Bir gün sıkıştırınca;
"Eğer çok istiyorsan, beni Allah için âzâd et" buyurdu.
O ise;
"Yıllardır efendi sen, köle bendim. Seni ben çok önceden âzâd
etmiştim" dedi.
O da ayrılıp gitti.
Ve Bağdâd'a vardı.
Orada bir velî zâtı gördü.
O zât kendisine;
"Ey Ebül-Hayr! Hicaz'a git.
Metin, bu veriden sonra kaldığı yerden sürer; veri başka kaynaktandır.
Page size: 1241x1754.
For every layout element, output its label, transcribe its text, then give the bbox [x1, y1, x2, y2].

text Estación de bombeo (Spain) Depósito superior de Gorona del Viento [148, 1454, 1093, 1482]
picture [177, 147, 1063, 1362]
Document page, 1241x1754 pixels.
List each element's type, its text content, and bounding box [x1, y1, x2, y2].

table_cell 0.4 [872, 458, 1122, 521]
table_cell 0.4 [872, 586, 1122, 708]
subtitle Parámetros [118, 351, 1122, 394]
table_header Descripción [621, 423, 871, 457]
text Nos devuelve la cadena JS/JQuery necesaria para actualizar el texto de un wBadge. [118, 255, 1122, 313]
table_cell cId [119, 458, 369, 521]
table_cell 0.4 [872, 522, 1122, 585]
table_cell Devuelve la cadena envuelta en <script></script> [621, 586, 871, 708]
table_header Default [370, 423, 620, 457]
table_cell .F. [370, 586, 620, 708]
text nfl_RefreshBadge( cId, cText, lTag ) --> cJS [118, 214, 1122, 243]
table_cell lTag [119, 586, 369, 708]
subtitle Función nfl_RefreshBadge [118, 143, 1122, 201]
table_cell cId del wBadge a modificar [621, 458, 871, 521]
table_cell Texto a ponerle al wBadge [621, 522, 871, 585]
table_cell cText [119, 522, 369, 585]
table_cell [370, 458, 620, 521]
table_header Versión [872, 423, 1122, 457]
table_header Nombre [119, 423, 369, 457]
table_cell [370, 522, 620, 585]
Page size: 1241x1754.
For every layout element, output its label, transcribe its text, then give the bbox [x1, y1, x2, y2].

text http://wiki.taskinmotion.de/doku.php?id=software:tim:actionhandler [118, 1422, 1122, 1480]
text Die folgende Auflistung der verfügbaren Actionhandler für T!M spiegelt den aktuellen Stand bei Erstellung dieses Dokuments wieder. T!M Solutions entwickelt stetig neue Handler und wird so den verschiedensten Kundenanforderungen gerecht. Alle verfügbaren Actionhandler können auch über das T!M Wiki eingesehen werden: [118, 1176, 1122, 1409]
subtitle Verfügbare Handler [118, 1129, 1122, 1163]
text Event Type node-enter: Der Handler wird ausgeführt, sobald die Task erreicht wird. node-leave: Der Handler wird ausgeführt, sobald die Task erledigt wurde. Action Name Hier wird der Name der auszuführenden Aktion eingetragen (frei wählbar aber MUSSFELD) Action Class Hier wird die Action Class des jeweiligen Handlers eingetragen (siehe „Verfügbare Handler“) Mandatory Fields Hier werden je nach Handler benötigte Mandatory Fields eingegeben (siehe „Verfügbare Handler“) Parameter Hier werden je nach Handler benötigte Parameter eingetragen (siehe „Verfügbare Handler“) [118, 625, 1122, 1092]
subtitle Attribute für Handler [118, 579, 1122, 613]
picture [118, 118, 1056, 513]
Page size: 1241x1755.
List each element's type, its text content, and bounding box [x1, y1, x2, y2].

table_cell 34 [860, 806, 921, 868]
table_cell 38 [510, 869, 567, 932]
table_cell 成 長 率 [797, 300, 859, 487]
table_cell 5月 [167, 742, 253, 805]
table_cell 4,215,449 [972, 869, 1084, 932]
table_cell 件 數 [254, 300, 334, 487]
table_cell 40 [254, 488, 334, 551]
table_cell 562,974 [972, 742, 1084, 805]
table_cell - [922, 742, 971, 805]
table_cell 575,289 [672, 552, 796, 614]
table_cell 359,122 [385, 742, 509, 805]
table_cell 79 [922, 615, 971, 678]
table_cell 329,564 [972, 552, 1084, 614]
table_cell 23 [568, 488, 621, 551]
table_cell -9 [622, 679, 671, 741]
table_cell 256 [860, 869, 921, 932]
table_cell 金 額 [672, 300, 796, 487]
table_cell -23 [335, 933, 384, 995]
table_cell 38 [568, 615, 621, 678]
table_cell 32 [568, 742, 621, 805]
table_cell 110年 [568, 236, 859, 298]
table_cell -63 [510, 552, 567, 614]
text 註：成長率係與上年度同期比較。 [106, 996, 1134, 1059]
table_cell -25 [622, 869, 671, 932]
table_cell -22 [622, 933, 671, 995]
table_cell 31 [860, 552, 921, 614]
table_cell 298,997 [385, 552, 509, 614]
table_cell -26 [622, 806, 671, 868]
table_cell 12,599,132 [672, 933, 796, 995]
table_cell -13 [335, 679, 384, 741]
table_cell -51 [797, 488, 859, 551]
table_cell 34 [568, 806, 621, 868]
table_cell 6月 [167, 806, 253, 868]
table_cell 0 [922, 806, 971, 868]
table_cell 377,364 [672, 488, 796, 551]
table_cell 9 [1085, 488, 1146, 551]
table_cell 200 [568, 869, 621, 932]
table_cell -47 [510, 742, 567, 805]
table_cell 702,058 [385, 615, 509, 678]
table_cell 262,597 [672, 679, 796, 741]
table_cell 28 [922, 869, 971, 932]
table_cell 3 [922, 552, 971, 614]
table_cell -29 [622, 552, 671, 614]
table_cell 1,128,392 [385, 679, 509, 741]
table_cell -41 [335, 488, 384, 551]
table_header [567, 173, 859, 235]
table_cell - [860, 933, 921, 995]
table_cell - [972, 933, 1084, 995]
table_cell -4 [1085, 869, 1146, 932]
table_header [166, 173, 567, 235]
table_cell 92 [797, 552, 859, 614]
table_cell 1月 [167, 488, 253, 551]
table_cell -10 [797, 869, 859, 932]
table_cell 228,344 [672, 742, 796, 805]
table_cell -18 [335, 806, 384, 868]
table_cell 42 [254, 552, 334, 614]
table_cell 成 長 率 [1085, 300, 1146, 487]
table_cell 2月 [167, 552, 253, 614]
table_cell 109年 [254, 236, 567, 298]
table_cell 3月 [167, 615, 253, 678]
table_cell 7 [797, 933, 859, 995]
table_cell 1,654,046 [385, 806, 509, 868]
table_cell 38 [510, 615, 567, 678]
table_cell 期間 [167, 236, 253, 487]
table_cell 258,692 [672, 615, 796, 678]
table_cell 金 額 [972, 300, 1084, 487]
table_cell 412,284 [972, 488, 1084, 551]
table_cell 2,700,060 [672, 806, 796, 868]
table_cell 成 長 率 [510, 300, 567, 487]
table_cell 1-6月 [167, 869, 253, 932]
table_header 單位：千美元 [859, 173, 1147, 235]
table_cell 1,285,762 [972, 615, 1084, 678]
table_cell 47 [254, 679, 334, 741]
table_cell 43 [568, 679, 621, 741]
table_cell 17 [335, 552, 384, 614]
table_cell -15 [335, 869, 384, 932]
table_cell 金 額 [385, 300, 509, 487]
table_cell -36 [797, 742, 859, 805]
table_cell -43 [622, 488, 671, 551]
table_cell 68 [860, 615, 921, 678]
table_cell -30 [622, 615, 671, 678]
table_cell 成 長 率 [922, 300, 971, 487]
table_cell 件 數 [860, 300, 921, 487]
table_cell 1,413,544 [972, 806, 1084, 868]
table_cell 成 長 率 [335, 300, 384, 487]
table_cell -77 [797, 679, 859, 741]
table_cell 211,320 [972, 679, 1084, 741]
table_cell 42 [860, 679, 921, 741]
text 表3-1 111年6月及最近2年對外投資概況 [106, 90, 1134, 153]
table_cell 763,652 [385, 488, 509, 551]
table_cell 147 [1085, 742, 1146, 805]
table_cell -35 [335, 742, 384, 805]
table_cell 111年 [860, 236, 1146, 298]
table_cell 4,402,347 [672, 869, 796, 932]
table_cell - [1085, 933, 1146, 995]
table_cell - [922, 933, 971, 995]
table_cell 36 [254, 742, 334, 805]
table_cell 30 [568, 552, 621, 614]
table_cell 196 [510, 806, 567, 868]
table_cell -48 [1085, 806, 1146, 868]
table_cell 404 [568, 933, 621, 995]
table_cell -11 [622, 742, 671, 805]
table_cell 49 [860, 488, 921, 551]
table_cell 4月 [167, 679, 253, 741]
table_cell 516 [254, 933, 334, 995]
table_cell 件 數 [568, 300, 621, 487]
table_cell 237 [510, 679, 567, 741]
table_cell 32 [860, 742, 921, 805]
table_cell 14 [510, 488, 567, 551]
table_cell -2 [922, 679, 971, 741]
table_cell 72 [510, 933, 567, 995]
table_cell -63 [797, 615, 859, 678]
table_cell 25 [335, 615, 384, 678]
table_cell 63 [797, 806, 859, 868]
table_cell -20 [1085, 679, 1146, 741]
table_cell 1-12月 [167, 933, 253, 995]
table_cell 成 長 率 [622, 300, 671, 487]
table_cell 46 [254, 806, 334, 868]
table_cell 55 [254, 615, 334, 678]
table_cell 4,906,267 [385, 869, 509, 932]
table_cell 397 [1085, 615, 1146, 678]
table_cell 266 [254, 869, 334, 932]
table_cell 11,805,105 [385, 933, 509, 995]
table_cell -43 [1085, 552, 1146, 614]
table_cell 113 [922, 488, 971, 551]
Aradığını orada bulursun" buyurdu.
O bunu, (emir) bildi.
Ve Mekke'ye gitti.
Yıllarca orada kalıp, oranın büyüklerinden çok istifâde etti.
Kabr-i saâdete her gittiğinde;
"Esselâmü aleyküm yâ Resûlissekâleyn" derdi.
Efendimiz de cevâben;
"Ve aleykesselâm yâ Tâvûs-ül-Haremeyn" diye cevap
buyururlardı.
● ● ●
Kendisi anlatır ki:
Altmış sene Mekke ve Medîne'de oturdum.
Çok maddî sıkıntı çektim.
Ne zaman birinden bir şey istemeyi düşünsem, bir ses işitirdim.
Gâibten gelirdi.
Ve can kulağıma;
"Bize secde ettiğin yüzü, kulların önünde küçük düşürmekten utanmaz
mısın?" der ve beni vazgeçirirdi.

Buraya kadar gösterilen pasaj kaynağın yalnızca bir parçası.